(Data shown begins)

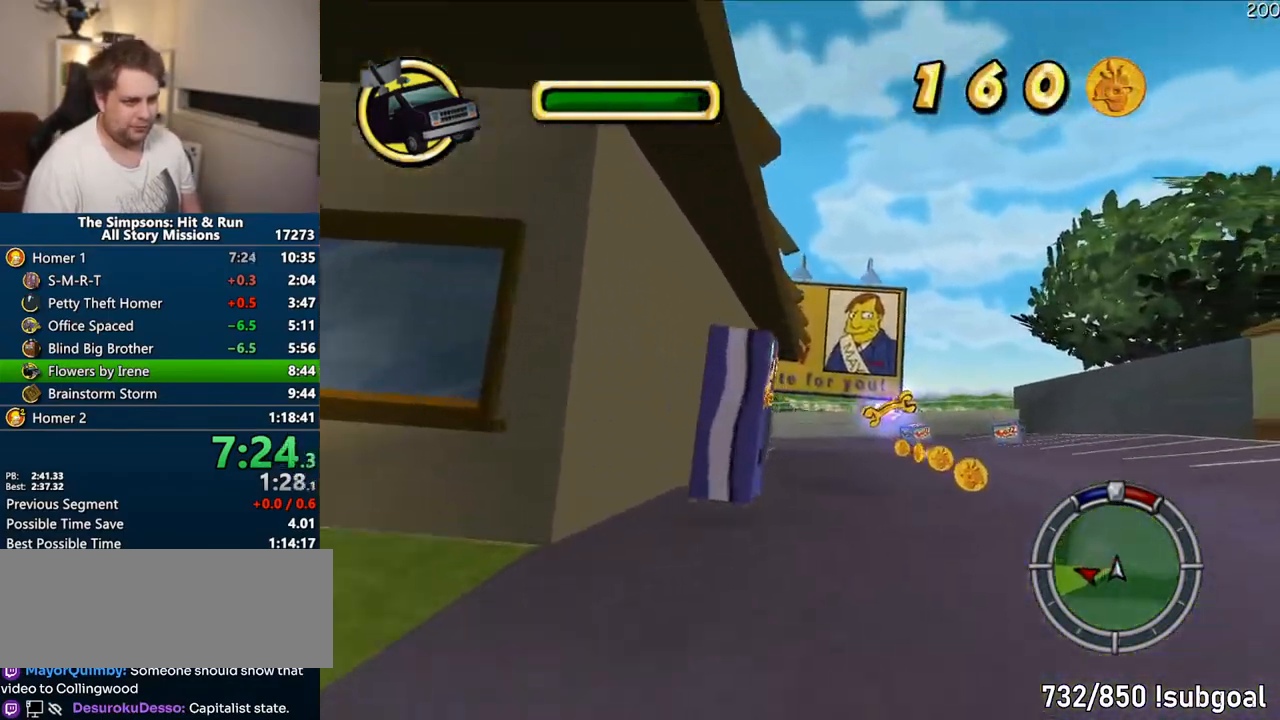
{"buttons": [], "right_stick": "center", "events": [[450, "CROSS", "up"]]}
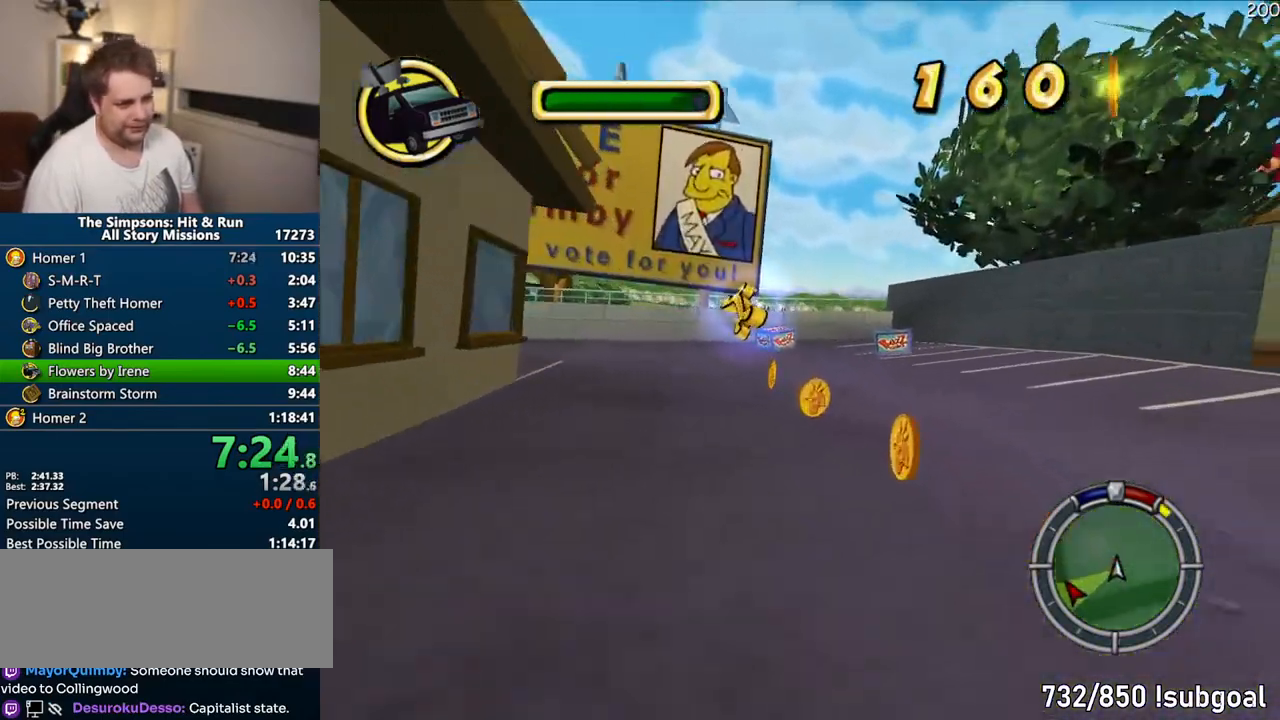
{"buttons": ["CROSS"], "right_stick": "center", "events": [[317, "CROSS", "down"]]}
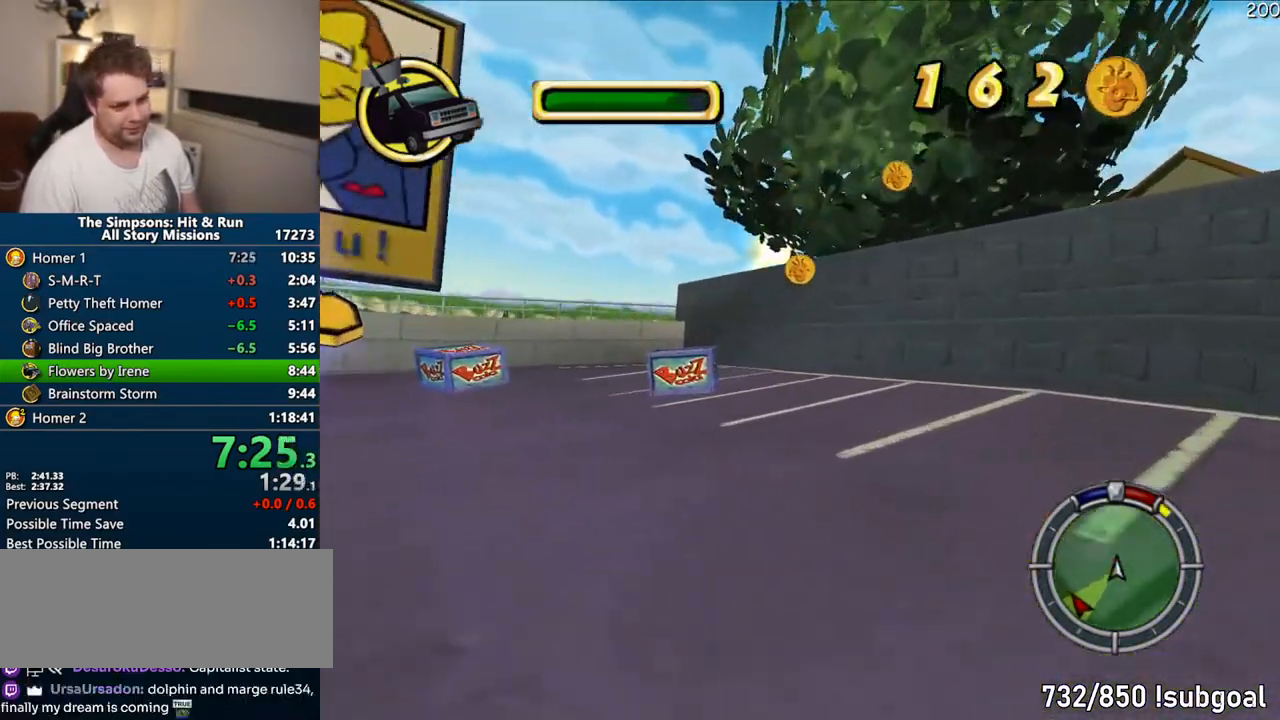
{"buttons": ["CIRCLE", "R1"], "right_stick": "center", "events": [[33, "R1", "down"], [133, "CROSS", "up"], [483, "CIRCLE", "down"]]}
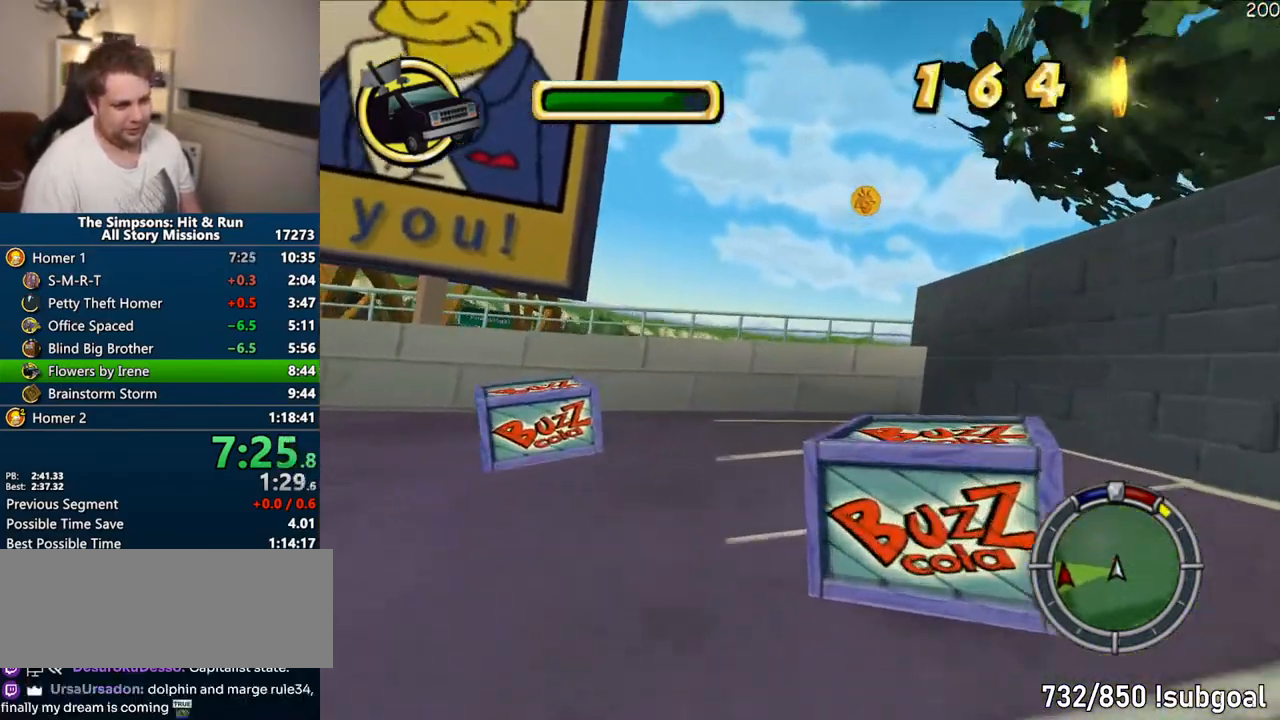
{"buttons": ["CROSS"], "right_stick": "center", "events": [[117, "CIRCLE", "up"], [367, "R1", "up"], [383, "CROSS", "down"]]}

(Data shown ends)
(Data shown begins)

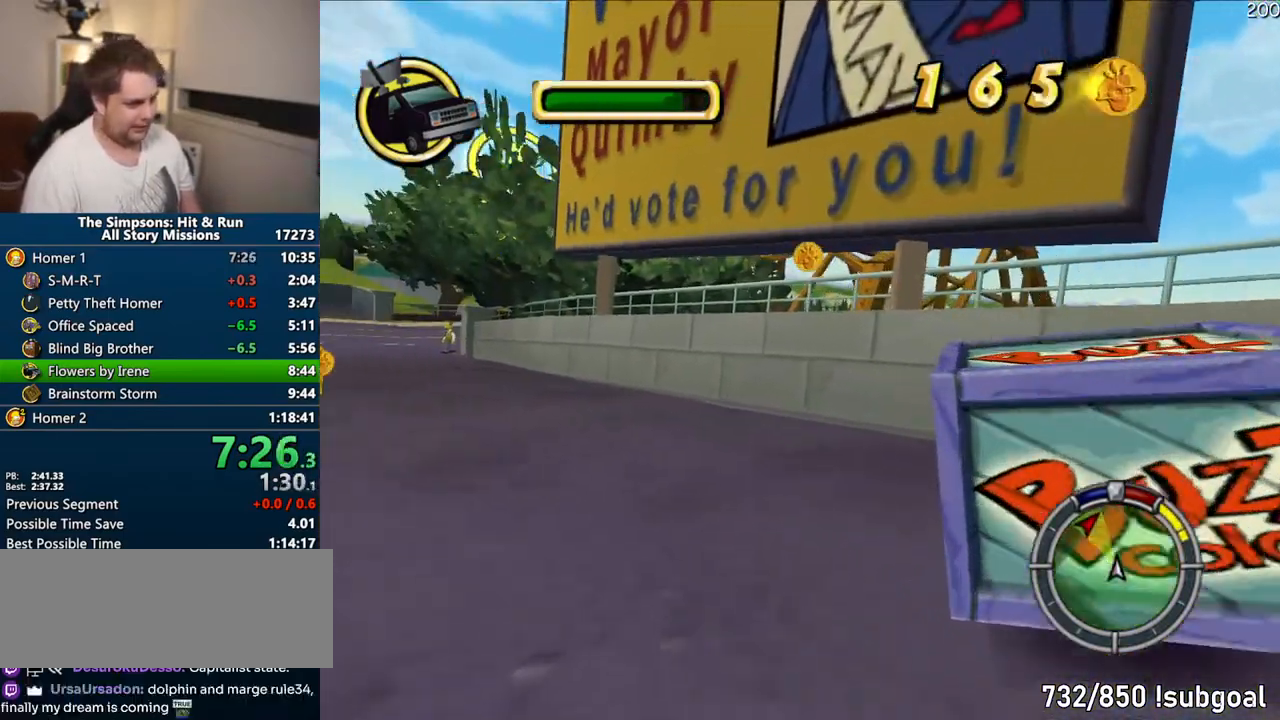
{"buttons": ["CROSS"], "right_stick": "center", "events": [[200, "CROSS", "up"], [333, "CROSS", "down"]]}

(Data shown ends)

■ **Your instructions**
How many lines in the entries include "CIRCLE"? Only the number is wanted.

■ **Output of the exercise**
2